Programma 1. Ruimtelijke ontwikkeling

1.1.1 Versterken ruimtelijk beleid

Provinciaal Ruimtelijke Structuurvisie en Verordening
De Provinciale Ruimtelijke Structuurvisie 2013-2028 (PRS) en de Provinciale Ruimtelijke Verordening 2013 (PRV) zijn eind 2016 geheel herijkt en in 2018 beperkt herzien. Bij het opstellen van PRS en PRV is al geanticipeerd op de eisen die de Omgevingswet gaat stellen. In 2020 zetten we de laatste stappen om PRS en PRV, samen met andere provinciale beleidsplannen en verordeningen in het fysieke domein, te vertalen naar één integrale Omgevingsvisie en één Omgevingsverordening (zie Meerjarendoel 1.4.1). Met vaststelling daarvan vervallen de huidige PRS en PRV. Er wordt  een nieuw beleids- en uitvoeringsprogramma Wonen en Werken  opgesteld, met beoogde vaststelling eind 2020/begin 2021. In dat programma worden beleidskaders en de (hoofdlijnen van de) regionale programmering opgenomen, zo mogelijk aangevuld met de wijze waarop de provincie de woningbouw, de herstructurering van bedrijventerreinen, de aanpak van centrumgebieden en de herontwikkeling van kantoorlocaties wil faciliteren.

De stikstofproblematiek en het beeindigen van de PAS heeft de nodige gevolgen in relatie tot ons provinciale omgevingsbeleid. Dit is in ieder geval aan de orde bij het mogelijk maken van zeven uitbreidingen van bedrijventerreinen. De provincie zal de samenwerking met de betreffende gemeenten aangaan om tot oplossingen te komen binnen de, deels landelijk nog te ontwikkelen, nieuwe kaders.

Voor de delen van de gemeente Vijfheerenlanden die zijn heringedeeld bij de provincie Utrecht, behouden de voorschriften over de ruimtelijke ordening zoals door Provinciale Staten van Zuid-Holland vastgesteld (Verordening Ruimte 2014) nog tot 1 januari 2021 hun rechtskracht.
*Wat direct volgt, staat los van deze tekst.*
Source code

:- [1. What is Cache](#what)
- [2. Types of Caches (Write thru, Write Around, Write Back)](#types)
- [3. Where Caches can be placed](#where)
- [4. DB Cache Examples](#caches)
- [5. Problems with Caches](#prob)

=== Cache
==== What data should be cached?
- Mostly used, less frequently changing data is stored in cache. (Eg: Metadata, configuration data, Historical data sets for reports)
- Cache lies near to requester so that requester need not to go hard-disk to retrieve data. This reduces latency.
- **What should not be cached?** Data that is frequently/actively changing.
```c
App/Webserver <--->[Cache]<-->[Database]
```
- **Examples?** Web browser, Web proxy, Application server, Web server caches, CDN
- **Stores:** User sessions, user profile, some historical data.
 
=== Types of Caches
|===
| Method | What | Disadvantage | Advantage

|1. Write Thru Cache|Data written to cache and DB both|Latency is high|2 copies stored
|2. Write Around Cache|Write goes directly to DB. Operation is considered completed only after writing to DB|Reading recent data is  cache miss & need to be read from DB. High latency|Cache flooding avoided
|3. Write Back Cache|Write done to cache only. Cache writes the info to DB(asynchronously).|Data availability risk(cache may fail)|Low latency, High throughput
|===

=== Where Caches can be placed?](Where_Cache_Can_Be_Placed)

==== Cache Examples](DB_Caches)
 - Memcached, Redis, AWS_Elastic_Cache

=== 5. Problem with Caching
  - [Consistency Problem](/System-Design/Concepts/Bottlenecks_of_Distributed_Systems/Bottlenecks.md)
Voor de handhaving en uitvoering van deze voorschriften zijn Gedeputeerde Staten van Utrecht het bevoegde bestuursorgaan.

Inpassingsplannen
Om provinciale belangen te realiseren, kan het gewenst zijn om zelf een burgerbindend planologisch-juridisch kader vast te leggen in de vorm van een provinciaal inpassingsplan (PIP). Zo hanteren we het uitgangspunt, dat voor provinciale infraprojecten altijd een PIP wordt opgesteld. Incidenteel kan een PIP ook worden ingezet bij andere projecten, die om provinciale regie vragen (bijvoorbeeld gebiedsontwikkeling). Voorts kunnen gemeenten bij de realisering van duurzame energieopwekking worden ondersteund door de vaststelling van een PIP.
Overigens vervalt het PIP-instrument met invoering van de Omgevingswet, maar kan dan ter uitvoering van provinciaal beleid het instrument projectbesluit ingezet worden.

Beoogd resultaat 2020

  • Voorstel gereed voor een nieuw beleids- en uitvoeringsprogramma Wonen en Werken, inclusief een regionale programmering voor 2021 en verder.
  • In samenwerking met de betreffende gemeenten ontwikkelde aanpak voor de zeven bedrijventerreinen.
  • De voorbereidingen zijn getroffen voor de procedure van drie inpassingsplannen (spoorondertunneling van de N226 bij Maarsbergen, Rijnbrug bij Rhenen en de Oostelijke Rondweg Veenendaal).